» **Aim of the exercise**: A faithful copy of the listing below is needed, one that contains no pictures.

» **Material for this task**:
────────

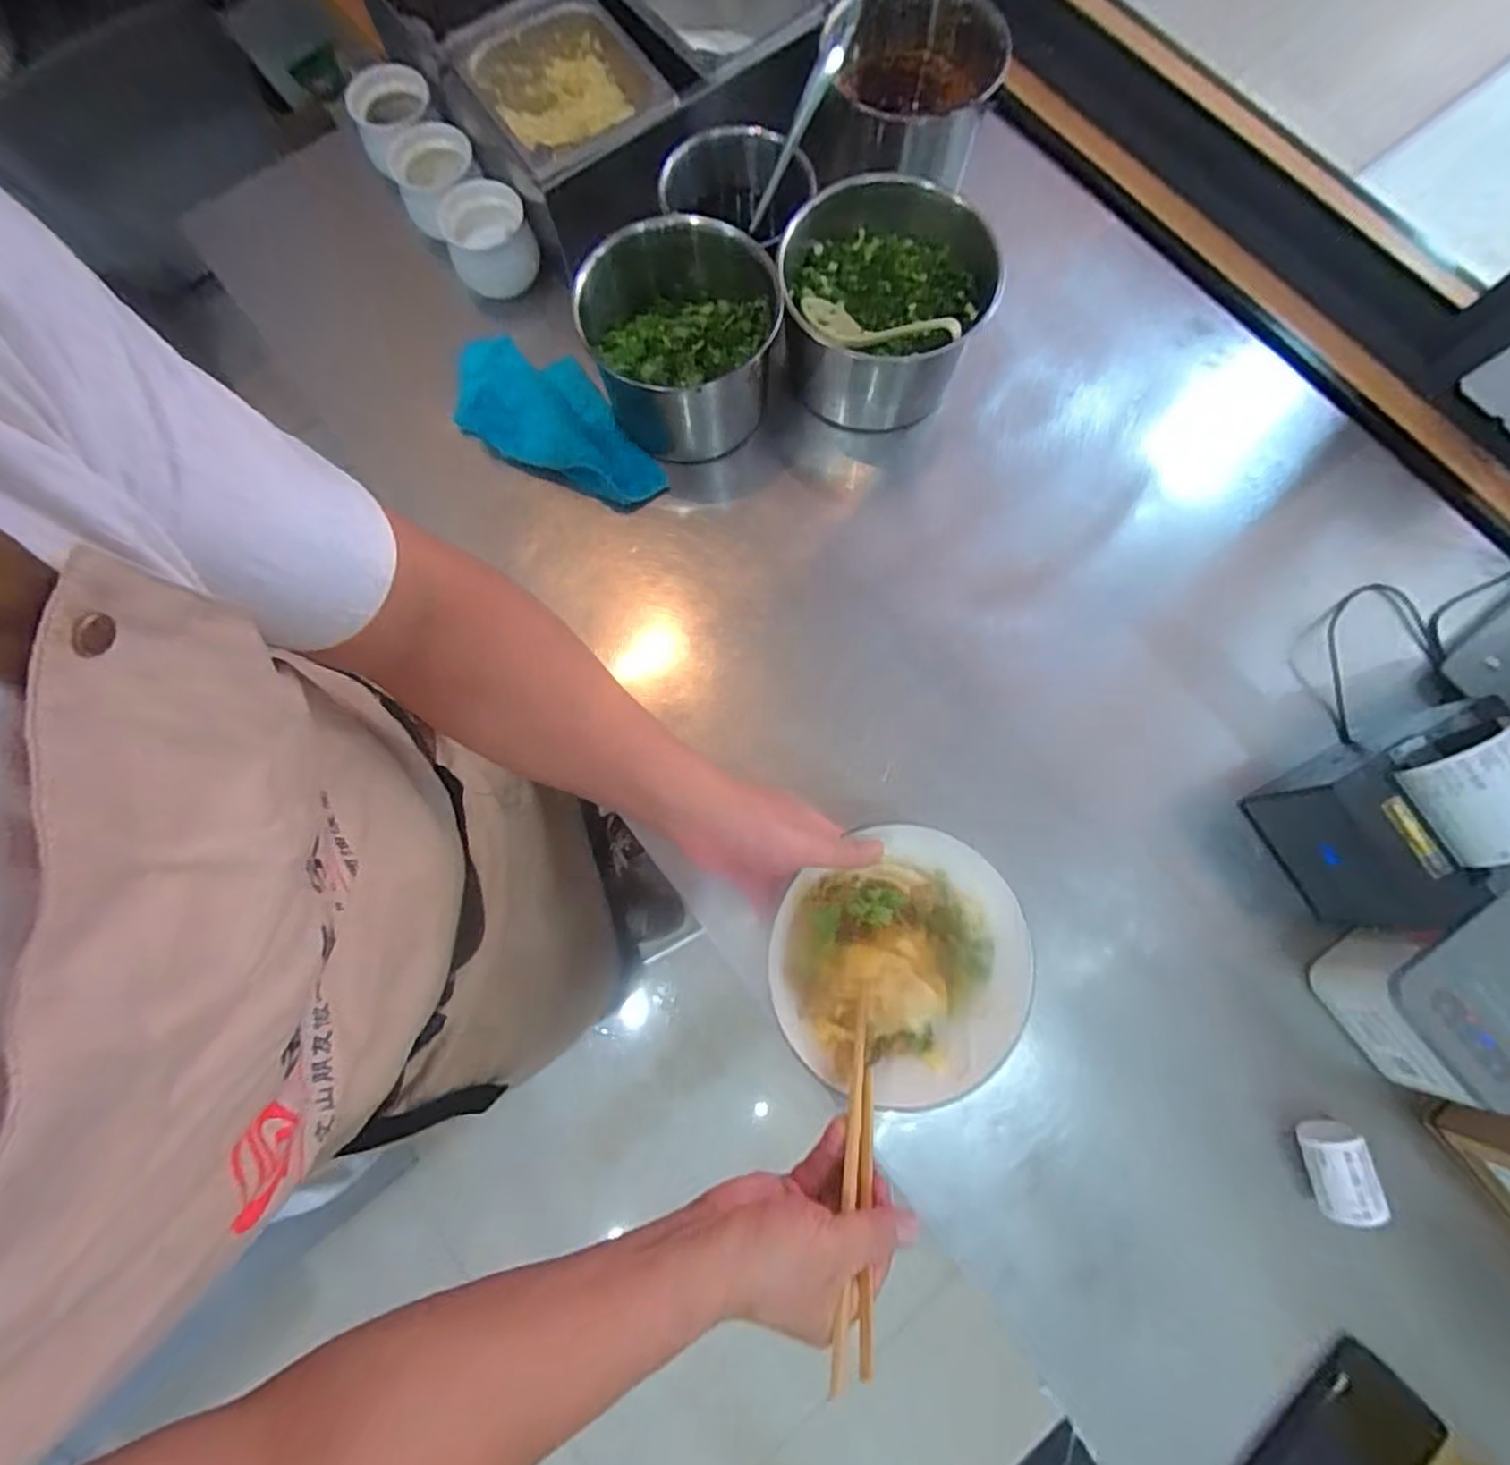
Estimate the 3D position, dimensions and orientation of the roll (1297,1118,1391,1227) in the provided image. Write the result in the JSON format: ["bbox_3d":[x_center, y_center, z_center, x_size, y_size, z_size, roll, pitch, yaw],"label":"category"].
[{"bbox_3d":[0.438,0.332,0.515,0.041,0.044,0.062,-5,77,-1],"label":"roll"}]

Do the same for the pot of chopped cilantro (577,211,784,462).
[{"bbox_3d":[-0.070,-0.361,0.639,0.174,0.130,0.162,0,78,1],"label":"pot of chopped cilantro"}]

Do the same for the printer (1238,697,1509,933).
[{"bbox_3d":[0.518,0.064,0.532,0.157,0.136,0.125,-27,78,-6],"label":"printer"}]

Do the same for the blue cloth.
[{"bbox_3d":[-0.192,-0.308,0.670,0.231,0.033,0.109,23,76,4],"label":"blue cloth"}]

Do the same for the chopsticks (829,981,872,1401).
[{"bbox_3d":[0.064,0.274,0.424,0.022,0.018,0.206,7,61,0],"label":"chopsticks"}]

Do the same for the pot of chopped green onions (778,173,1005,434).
[{"bbox_3d":[0.118,-0.399,0.645,0.183,0.114,0.185,0,78,1],"label":"pot of chopped green onions"}]

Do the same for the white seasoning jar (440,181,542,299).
[{"bbox_3d":[-0.271,-0.501,0.700,0.085,0.079,0.081,0,78,1],"label":"white seasoning jar"}]

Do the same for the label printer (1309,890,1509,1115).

────────

» **Solution to this task**:
Estimate the 3D position, dimensions and orientation of the roll (1297,1118,1391,1227) in the provided image. Write the result in the JSON format: ["bbox_3d":[x_center, y_center, z_center, x_size, y_size, z_size, roll, pitch, yaw],"label":"category"].
[{"bbox_3d":[0.438,0.332,0.515,0.041,0.044,0.062,-5,77,-1],"label":"roll"}]

Do the same for the pot of chopped cilantro (577,211,784,462).
[{"bbox_3d":[-0.070,-0.361,0.639,0.174,0.130,0.162,0,78,1],"label":"pot of chopped cilantro"}]

Do the same for the printer (1238,697,1509,933).
[{"bbox_3d":[0.518,0.064,0.532,0.157,0.136,0.125,-27,78,-6],"label":"printer"}]

Do the same for the blue cloth.
[{"bbox_3d":[-0.192,-0.308,0.670,0.231,0.033,0.109,23,76,4],"label":"blue cloth"}]

Do the same for the chopsticks (829,981,872,1401).
[{"bbox_3d":[0.064,0.274,0.424,0.022,0.018,0.206,7,61,0],"label":"chopsticks"}]

Do the same for the pot of chopped green onions (778,173,1005,434).
[{"bbox_3d":[0.118,-0.399,0.645,0.183,0.114,0.185,0,78,1],"label":"pot of chopped green onions"}]

Do the same for the white seasoning jar (440,181,542,299).
[{"bbox_3d":[-0.271,-0.501,0.700,0.085,0.079,0.081,0,78,1],"label":"white seasoning jar"}]

Do the same for the label printer (1309,890,1509,1115).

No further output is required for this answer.